Customer Reviews:
With Sir Edmund Hillary's passing, much of the mountaineering world's remaining grace, humility and reverence have vanished. March 17, 2008 Sir Edmund Hillary, the great mountaineer from New Zealand and Sherpa colleague Tenzing Norgay, battled their way across the slanting snowfields and violent winds, up rocky cliffs and around the icy cornices to the 29,002-foot summit of Mt. Everest. Indeed, a New Zealand beekeeper was one of the first two men ever to stand on top of the world. Hillary was to be even more deeply respected in his lifetime because of the way he used his fame. His strength was not merely physical. It was spiritual, too, which gave him the higher purpose of devoting his later energies to the welfare of the Sherpas - buildings, schools and clinics, bridges, airfields and monastery reconstructions that were sponsored by his Himalayan Trust. During his next 55 years, he was to become one of the most honored men on earth. The most unpretentious and unpompous of mountaineers, He was the opposite of that contemporary mediocrity, the Celebrity, and a genuinely heroic non-celeb. In 2008, He died at the age of 88.

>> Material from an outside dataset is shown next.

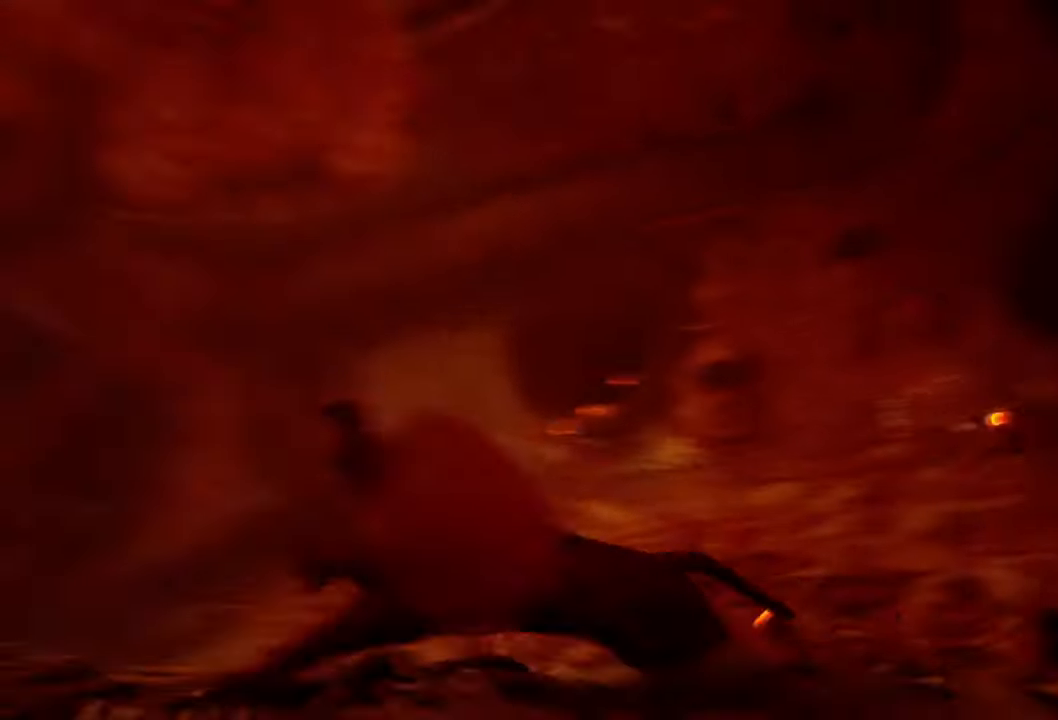
{"buttons": ["R2"], "left_stick": "up-left", "right_stick": "up-left", "events": [[180, "right_stick", "center"], [420, "right_stick", "up-left"], [440, "left_stick", "up-left"]]}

Edmund Hillary went to Nepal to climb Mount Everest. He left behind schools, hospitals and health clinics. Today, more often than not climbers arrive with helicopters and TV cameras and in their wake leave a mountain littered with trash and corpses. Hillary was a humble and selfless, insisting that he and Sherpa colleague conquered the mountain as one, refusing the distinction of being the first. Climbers today pound their chests and stuff their bottomless egos with self-aggrandizement. With Sir Edmund Hillary's passing, much of the mountaineering world's remaining grace, humility and reverence have vanished.
- Brian D'Ambrosio
A titanic figure. Humble, generous, driven - a man who lived for 55 years in Everest's shadow. January 14, 2008 Sir Edmund Hillary was an extraordinary man, who grew up in the most humble surroundings and driven, ultimately by his lifelong sense of being inadequate: of not measuring up. He suffered this at the hands of a cold father, and at a prestigious school that offered discouragement to young Edmund - labelling him as as an awkward misfit.
Solitary by nature, he found in New Zealand a love for the outdoors and a passion for the mountains. Of course by 1953 his fitness, and drive, took him to the top of Mt Everest, alongside Tenzing Norgay, and for the next 55 years Hillary lived in the shadow of that mountain.
By his choice he spent most of these incredible years giving himself to the people of Nepal - helping build schools, hospitals and airstrips not only through fund raising, but through hard physical work. In a sense he found a place where he really belonged and where he was loved.
Ed Hillary's own books suffer somewhat because his story has been too often repeated. How many times has he been asked to describe the feat of scaling Everest? Over the years the story has been worn through familiarity and its power eroded - and his own writing has shown not only this natural erosion, but has also revealed his own taciturn unwillingness to discuss himself in depth.
In this volume however, Johnston performs a wonderful job in capturing the heart of the man, and the glory of his personal journey. His commitment to the people of Nepal is an inspiration that has helped fire many others including fellow mountaieer Greg Mortenson Three Cups of Tea: One Man's Mission to Promote Peace . . . One School at a Time.
Many of our world heroes, I'm thinking of Gagarin, or of Neil Armstrong, largely withdrew from public life. Hillary, perhaps because of his personal self-doubt kept trying to conquer his own sense of inadequacy, and as a result became an accessible soul who will continue to inspire.
This book is, in my view, the best of the Hillary books available.